## TO DO
The response must consist of all the entries, duplicated without alteration.

## Source texts of formatted documents
= = = =

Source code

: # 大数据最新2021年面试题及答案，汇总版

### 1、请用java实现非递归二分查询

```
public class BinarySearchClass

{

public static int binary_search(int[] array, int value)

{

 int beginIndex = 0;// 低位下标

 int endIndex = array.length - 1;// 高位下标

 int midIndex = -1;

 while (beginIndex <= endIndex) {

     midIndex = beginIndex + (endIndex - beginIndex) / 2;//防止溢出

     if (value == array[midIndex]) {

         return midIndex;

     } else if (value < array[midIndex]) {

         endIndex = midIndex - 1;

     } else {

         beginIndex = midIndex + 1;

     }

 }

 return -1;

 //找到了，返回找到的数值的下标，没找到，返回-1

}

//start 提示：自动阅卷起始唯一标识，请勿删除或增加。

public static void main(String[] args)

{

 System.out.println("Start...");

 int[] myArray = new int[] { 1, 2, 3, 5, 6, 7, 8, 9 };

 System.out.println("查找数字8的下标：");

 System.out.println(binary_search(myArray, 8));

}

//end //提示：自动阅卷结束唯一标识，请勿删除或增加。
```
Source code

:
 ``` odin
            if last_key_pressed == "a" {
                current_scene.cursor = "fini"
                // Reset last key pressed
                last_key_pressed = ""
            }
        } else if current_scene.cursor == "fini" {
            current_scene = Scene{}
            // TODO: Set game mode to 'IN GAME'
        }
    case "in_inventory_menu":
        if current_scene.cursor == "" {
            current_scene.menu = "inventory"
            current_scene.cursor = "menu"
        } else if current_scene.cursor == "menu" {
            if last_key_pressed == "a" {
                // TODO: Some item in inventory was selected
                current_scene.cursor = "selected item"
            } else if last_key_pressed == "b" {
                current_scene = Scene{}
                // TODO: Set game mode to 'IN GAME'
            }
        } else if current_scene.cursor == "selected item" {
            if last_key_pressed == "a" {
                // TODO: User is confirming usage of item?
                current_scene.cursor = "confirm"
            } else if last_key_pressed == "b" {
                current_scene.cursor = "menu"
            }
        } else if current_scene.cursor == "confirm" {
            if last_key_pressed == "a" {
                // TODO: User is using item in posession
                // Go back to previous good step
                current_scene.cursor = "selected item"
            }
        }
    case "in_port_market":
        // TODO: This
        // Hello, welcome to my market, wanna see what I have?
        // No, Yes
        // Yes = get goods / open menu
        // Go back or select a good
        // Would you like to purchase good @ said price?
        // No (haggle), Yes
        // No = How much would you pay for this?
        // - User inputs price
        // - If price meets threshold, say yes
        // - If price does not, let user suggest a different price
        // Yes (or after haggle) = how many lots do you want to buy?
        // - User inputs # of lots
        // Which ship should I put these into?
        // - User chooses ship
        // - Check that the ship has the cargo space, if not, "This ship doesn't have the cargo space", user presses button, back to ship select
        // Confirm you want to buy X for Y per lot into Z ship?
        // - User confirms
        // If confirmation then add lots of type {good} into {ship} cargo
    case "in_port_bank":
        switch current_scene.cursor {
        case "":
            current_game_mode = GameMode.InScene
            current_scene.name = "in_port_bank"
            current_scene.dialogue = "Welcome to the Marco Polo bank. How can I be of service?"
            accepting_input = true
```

= = = =

## SOLUTION FOR THIS PROBLEM
Source code

: # 大数据最新2021年面试题及答案，汇总版

### 1、请用java实现非递归二分查询

```
public class BinarySearchClass

{

public static int binary_search(int[] array, int value)

{

 int beginIndex = 0;// 低位下标

 int endIndex = array.length - 1;// 高位下标

 int midIndex = -1;

 while (beginIndex <= endIndex) {

     midIndex = beginIndex + (endIndex - beginIndex) / 2;//防止溢出

     if (value == array[midIndex]) {

         return midIndex;

     } else if (value < array[midIndex]) {

         endIndex = midIndex - 1;

     } else {

         beginIndex = midIndex + 1;

     }

 }

 return -1;

 //找到了，返回找到的数值的下标，没找到，返回-1

}

//start 提示：自动阅卷起始唯一标识，请勿删除或增加。

public static void main(String[] args)

{

 System.out.println("Start...");

 int[] myArray = new int[] { 1, 2, 3, 5, 6, 7, 8, 9 };

 System.out.println("查找数字8的下标：");

 System.out.println(binary_search(myArray, 8));

}

//end //提示：自动阅卷结束唯一标识，请勿删除或增加。
```
Source code

:
 ``` odin
            if last_key_pressed == "a" {
                current_scene.cursor = "fini"
                // Reset last key pressed
                last_key_pressed = ""
            }
        } else if current_scene.cursor == "fini" {
            current_scene = Scene{}
            // TODO: Set game mode to 'IN GAME'
        }
    case "in_inventory_menu":
        if current_scene.cursor == "" {
            current_scene.menu = "inventory"
            current_scene.cursor = "menu"
        } else if current_scene.cursor == "menu" {
            if last_key_pressed == "a" {
                // TODO: Some item in inventory was selected
                current_scene.cursor = "selected item"
            } else if last_key_pressed == "b" {
                current_scene = Scene{}
                // TODO: Set game mode to 'IN GAME'
            }
        } else if current_scene.cursor == "selected item" {
            if last_key_pressed == "a" {
                // TODO: User is confirming usage of item?
                current_scene.cursor = "confirm"
            } else if last_key_pressed == "b" {
                current_scene.cursor = "menu"
            }
        } else if current_scene.cursor == "confirm" {
            if last_key_pressed == "a" {
                // TODO: User is using item in posession
                // Go back to previous good step
                current_scene.cursor = "selected item"
            }
        }
    case "in_port_market":
        // TODO: This
        // Hello, welcome to my market, wanna see what I have?
        // No, Yes
        // Yes = get goods / open menu
        // Go back or select a good
        // Would you like to purchase good @ said price?
        // No (haggle), Yes
        // No = How much would you pay for this?
        // - User inputs price
        // - If price meets threshold, say yes
        // - If price does not, let user suggest a different price
        // Yes (or after haggle) = how many lots do you want to buy?
        // - User inputs # of lots
        // Which ship should I put these into?
        // - User chooses ship
        // - Check that the ship has the cargo space, if not, "This ship doesn't have the cargo space", user presses button, back to ship select
        // Confirm you want to buy X for Y per lot into Z ship?
        // - User confirms
        // If confirmation then add lots of type {good} into {ship} cargo
    case "in_port_bank":
        switch current_scene.cursor {
        case "":
            current_game_mode = GameMode.InScene
            current_scene.name = "in_port_bank"
            current_scene.dialogue = "Welcome to the Marco Polo bank. How can I be of service?"
            accepting_input = true
```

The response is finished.